The pilot, the skeleton in the chair, was the sole survivor. Her name, as Lyra translated the flowing script, was Elara. Her final logs were a heartbreaking account of a scientist and explorer marooned in a primitive, savage past. She wrote of her loneliness, her despair, her failed attempts to cultivate her native plants in the hostile alien soil of ancient Italy.

"Lyra," Alex whispered. "Access the final log entry. Read it to me."

The text scrolled across his screen, and Lyra's voice read the translated words.

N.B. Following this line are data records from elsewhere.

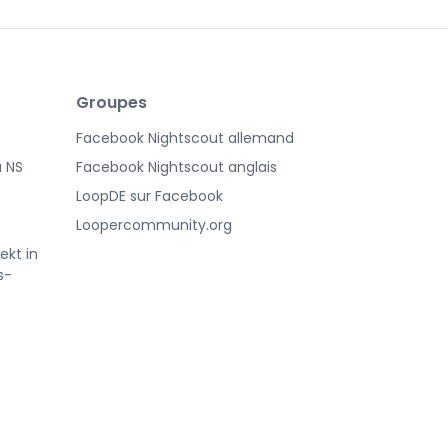
Groupes
Facebook Nightscout allemand
à NS
Facebook Nightscout anglais
LoopDE sur Facebook
Loopercommunity.org
ekt in
s-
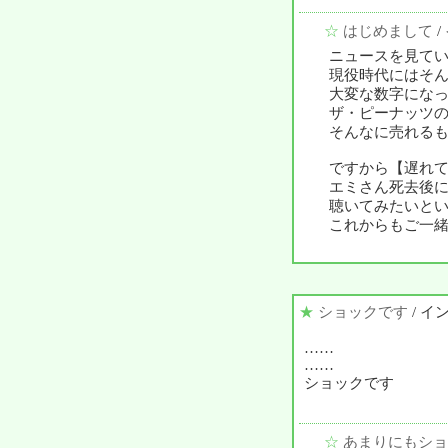
☆
はじめまして
/
ニュースを見てい
現役時代にはそ
大変な数字にな
ザ・ピーナッツ
そんなに売れる
ですから【遅れ
エミさん死去後
聴いてみたいと
これからもご一
★
ショックです
/ イ
……
……
ショックです
☆
あまりにもショ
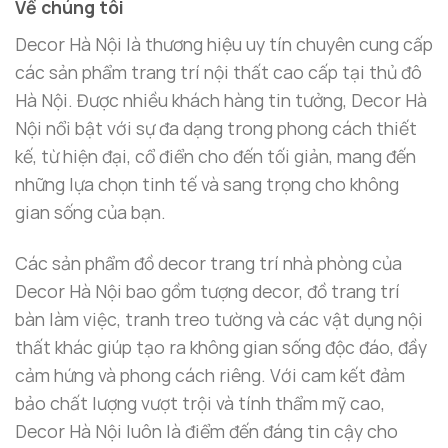
Tượng ngựa có kích thước đa dạng, dễ dàng bài trí
Về chúng tôi
tại các không gian như bàn làm việc, phòng khách,
Decor Hà Nội là thương hiệu uy tín chuyên cung cấp
quầy lễ tân hoặc văn phòng kinh doanh, mang lại
các sản phẩm trang trí nội thất cao cấp tại thủ đô
điểm nhấn đẳng cấp cho không gian.
Hà Nội. Được nhiều khách hàng tin tưởng, Decor Hà
Nội nổi bật với sự đa dạng trong phong cách thiết
kế, từ hiện đại, cổ điển cho đến tối giản, mang đến
những lựa chọn tinh tế và sang trọng cho không
gian sống của bạn.
Các sản phẩm đồ decor trang trí nhà phòng của
Decor Hà Nội bao gồm tượng decor, đồ trang trí
bàn làm việc, tranh treo tường và các vật dụng nội
thất khác giúp tạo ra không gian sống độc đáo, đầy
cảm hứng và phong cách riêng. Với cam kết đảm
bảo chất lượng vượt trội và tính thẩm mỹ cao,
Decor Hà Nội luôn là điểm đến đáng tin cậy cho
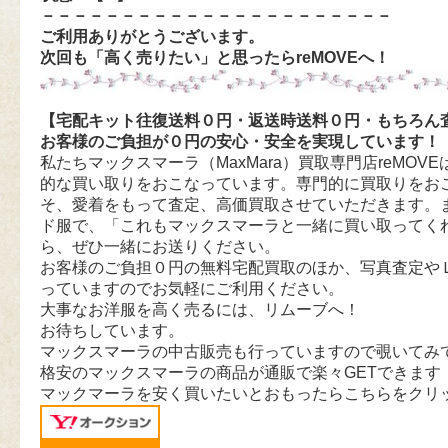
－－－－－－－－－－－－－－－－－－－－－－
ご利用ありがとうございます。
次回も「高く売りたい」と思ったらreMOVEへ！
【宅配キット往復送料０円・返送時送料０円・もちろん
お客様のご負担が０円の安心・安全を実現しています！
私たちマックスマーラ（MaxMara）買取専門店reMOVEは
的な買い取りをおこなっています。専門的に買取りをお
そ、愛着をもって査定、高価買取させていただきます。
ド服で、「これもマックスマーラと一緒に買い取ってく
ら、ぜひ一緒にお送りください。
お客様のご負担０円の無料宅配買取のほか、写真査定や
っていますのでお気軽にご利用ください。
大事なお洋服を高く売るには、リムーブへ！
お待ちしています。
マックスマーラの中古販売も行っていますので覗いてみ
格安のマックスマーラの商品が通販で楽々GETできます
マックマーラを安く買いたいとおもったらこちらをクリ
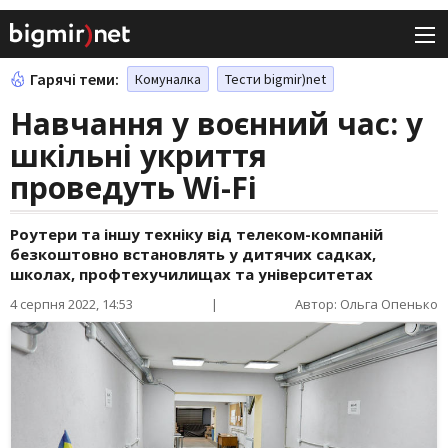
Гарячі теми:
Комуналка
Тести bigmir)net
Навчання у воєнний час: у
шкільні укриття
проведуть Wi-Fi
Роутери та іншу техніку від телеком-компаній
безкоштовно встановлять у дитячих садках,
школах, профтехучилищах та університетах
4 серпня 2022, 14:53
|
Автор: Ольга Опенько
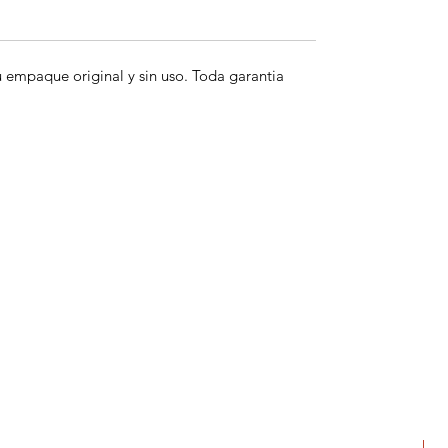
empaque original y sin uso. Toda garantia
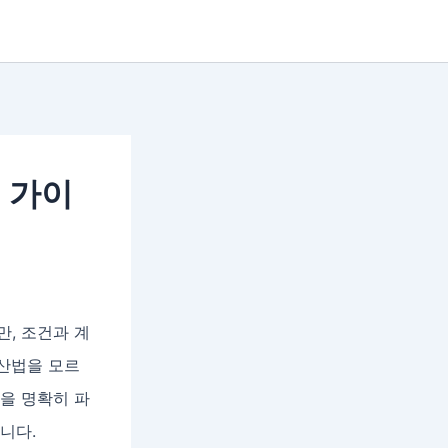
 가이
, 조건과 계
계산법을 모르
건을 명확히 파
니다.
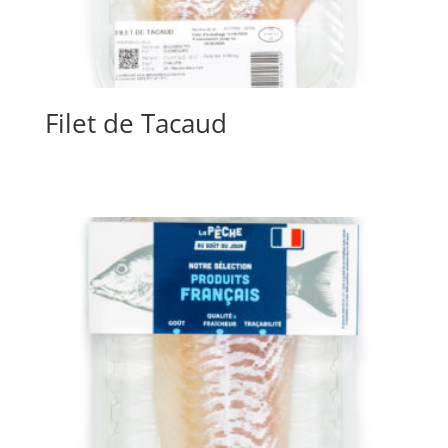
Filet de Tacaud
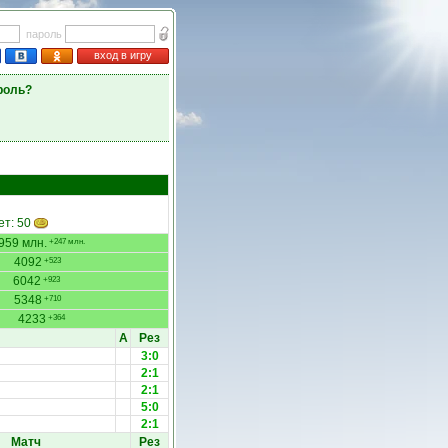
пароль
вход в игру
роль?
ет: 50
959 млн.
+247 млн.
4092
+523
6042
+923
5348
+710
4233
+364
А
Рез
3:0
2:1
2:1
5:0
2:1
Матч
Рез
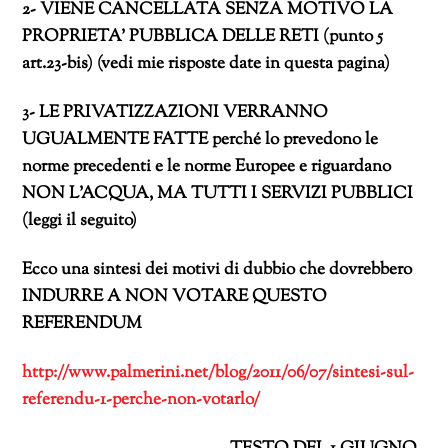
2- VIENE CANCELLATA SENZA MOTIVO LA
PROPRIETA’ PUBBLICA DELLE RETI (punto 5
art.23-bis) (vedi mie risposte date in questa pagina)
3- LE PRIVATIZZAZIONI VERRANNO
UGUALMENTE FATTE perché lo prevedono le
norme precedenti e le norme Europee e riguardano
NON L’ACQUA, MA TUTTI I SERVIZI PUBBLICI
(leggi il seguito)
Ecco una sintesi dei motivi di dubbio che dovrebbero
INDURRE A NON VOTARE QUESTO
REFERENDUM
http://www.palmerini.net/blog/2011/06/07/sintesi-sul-
referendu-1-perche-non-votarlo/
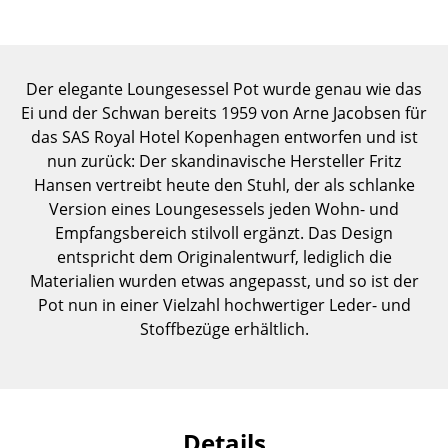
Einzelteile
... alle Tische
Der elegante Loungesessel Pot wurde genau wie das
Aufbewahren
Ei und der Schwan bereits 1959 von Arne Jacobsen für
das SAS Royal Hotel Kopenhagen entworfen und ist
Regale & Schränke
nun zurück: Der skandinavische Hersteller Fritz
Hansen vertreibt heute den Stuhl, der als schlanke
Bücherregale
Version eines Loungesessels jeden Wohn- und
Wandregale
Empfangsbereich stilvoll ergänzt. Das Design
entspricht dem Originalentwurf, lediglich die
Sideboards & Kommoden
Materialien wurden etwas angepasst, und so ist der
Pot nun in einer Vielzahl hochwertiger Leder- und
TV Möbel
Stoffbezüge erhältlich.
Beistell- & Rollcontainer
Barmöbel
Garderoben
Details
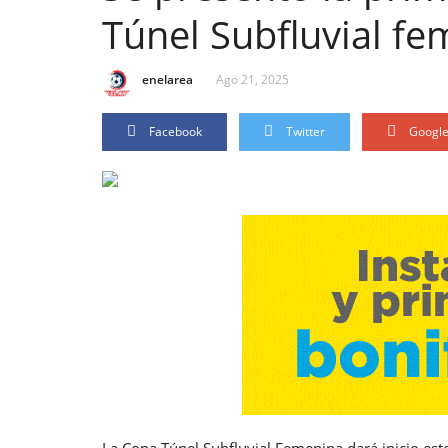
Túnel Subfluvial f
enelarea
Ago 21, 2025
Facebook
Twitter
Googl
La Copa Túnel Subfluvial Femenina dará inicio es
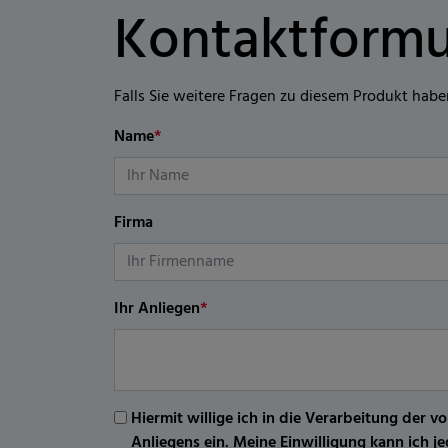
Kontaktformu
Falls Sie weitere Fragen zu diesem Produkt habe
Name
*
Firma
Ihr Anliegen
*
Hiermit willige ich in die Verarbeitung d
Anliegens ein. Meine Einwilligung kann ich 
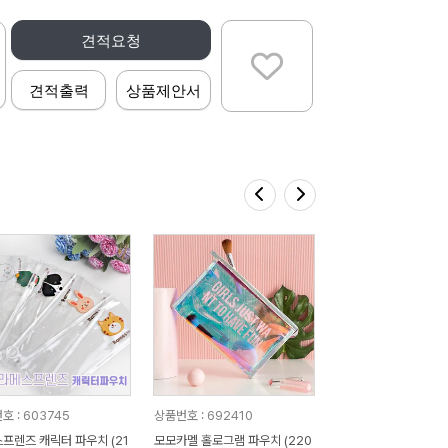
견적요청
견적출력
상품제안서
호 : 603745
상품번호 : 692410
프렌즈 캐릭터 파우치 (21
모모카멜 홀로그램 파우치 (220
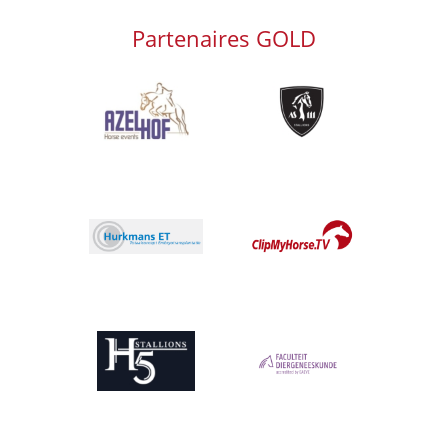
Partenaires GOLD
Afbeelding
Afbeelding
Afbeelding
Afbeelding
Afbeelding
Afbeelding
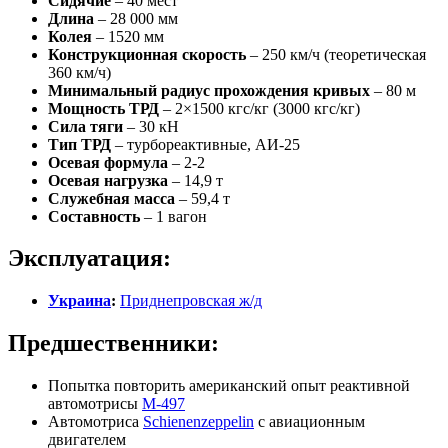
Сидячие
– 40 мест
Длина
– 28 000 мм
Колея
– 1520 мм
Конструкционная скорость
– 250 км/ч (теоретическая
360 км/ч)
Минимальный радиус прохождения кривых
– 80 м
Мощность ТРД
– 2×1500 кгс/кг (3000 кгс/кг)
Сила тяги
– 30 кН
Тип ТРД
– турбореактивные, АИ-25
Осевая формула
– 2-2
Осевая нагрузка
– 14,9 т
Служебная масса
– 59,4 т
Составность
– 1 вагон
Эксплуатация:
Украина
:
Приднепровская ж/д
Предшественники:
Попытка повторить американский опыт реактивной
автомотрисы
М-497
Автомотриса
Schienenzeppelin
с авиационным
двигателем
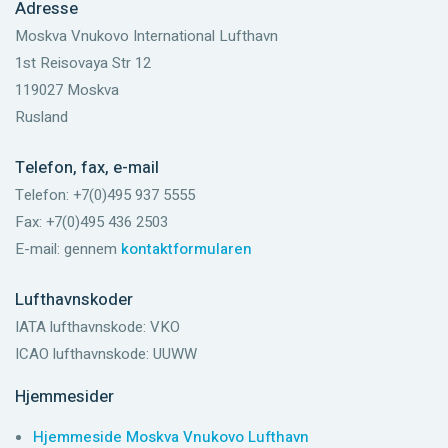
Adresse
Moskva Vnukovo International Lufthavn
1st Reisovaya Str 12
119027 Moskva
Rusland
Telefon, fax, e-mail
Telefon: +7(0)495 937 5555
Fax: +7(0)495 436 2503
E-mail: gennem
kontaktformularen
Lufthavnskoder
IATA lufthavnskode: VKO
ICAO lufthavnskode: UUWW
Hjemmesider
Hjemmeside Moskva Vnukovo Lufthavn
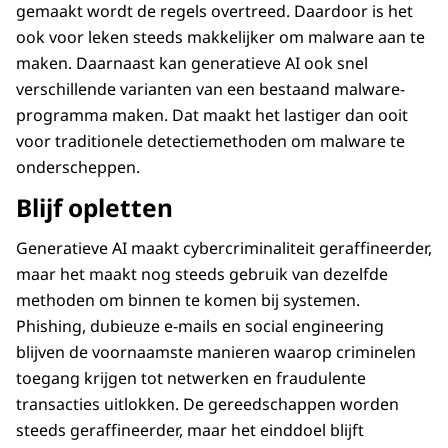
gemaakt wordt de regels overtreed. Daardoor is het
ook voor leken steeds makkelijker om malware aan te
maken. Daarnaast kan generatieve AI ook snel
verschillende varianten van een bestaand malware-
programma maken. Dat maakt het lastiger dan ooit
voor traditionele detectiemethoden om malware te
onderscheppen.
Blijf opletten
Generatieve AI maakt cybercriminaliteit geraffineerder,
maar het maakt nog steeds gebruik van dezelfde
methoden om binnen te komen bij systemen.
Phishing, dubieuze e-mails en social engineering
blijven de voornaamste manieren waarop criminelen
toegang krijgen tot netwerken en fraudulente
transacties uitlokken. De gereedschappen worden
steeds geraffineerder, maar het einddoel blijft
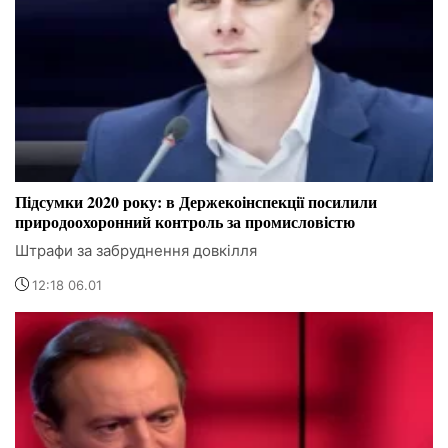
Підсумки 2020 року: в Держекоінспекції посилили
природоохоронний контроль за промисловістю
Штрафи за забруднення довкілля
12:18 06.01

LOG ENTRY 734. The main reactor is dead. The ship is a tomb. My own life support is failing. I am the last of my kind, marooned in the dawn of a world that is not my own. I have one final option. My shuttle contains a secondary, short-range temporal drive, powered by my suit's chrono-crystal array. It is not powerful enough to bridge the chasm back to my own time. But I may be able to re-purpose its energy. I can create a small, localized, and persistent temporal distortion… a targeted lifeboat. I have programmed it with my own biometrics and the specific temporal signature of my technology.

The words hit Alex with the force of a physical blow.

My hope, Elara's final log continued, is that if another traveler, another soul lost in time, is ever stranded here with technology derived from my own civilization's root code, the distortion might act as a beacon. It might pull them to this specific location, to this time, to find my ship, my logs, my knowledge. It is a message in a bottle, thrown into an ocean of time.

Alex stared at the screen, his mind reeling in stunning, absolute realization. His arrival was not a random accident. The "freak temporal anomaly" on his flight was not a freak event at all. It was a distress beacon, a desperate, two-thousand-year-old message that had honed in on the future-tech signature of his laptop and pulled him from his own time, to this exact place. He had been summoned.

The final translated line appeared on the screen, a ghost's last whisper across the millennia.

I am activating the beacon now. I do not know if it will work. My final act will be to place my data slate here, and to hope. My hope is for you, whoever you are. Elara, out.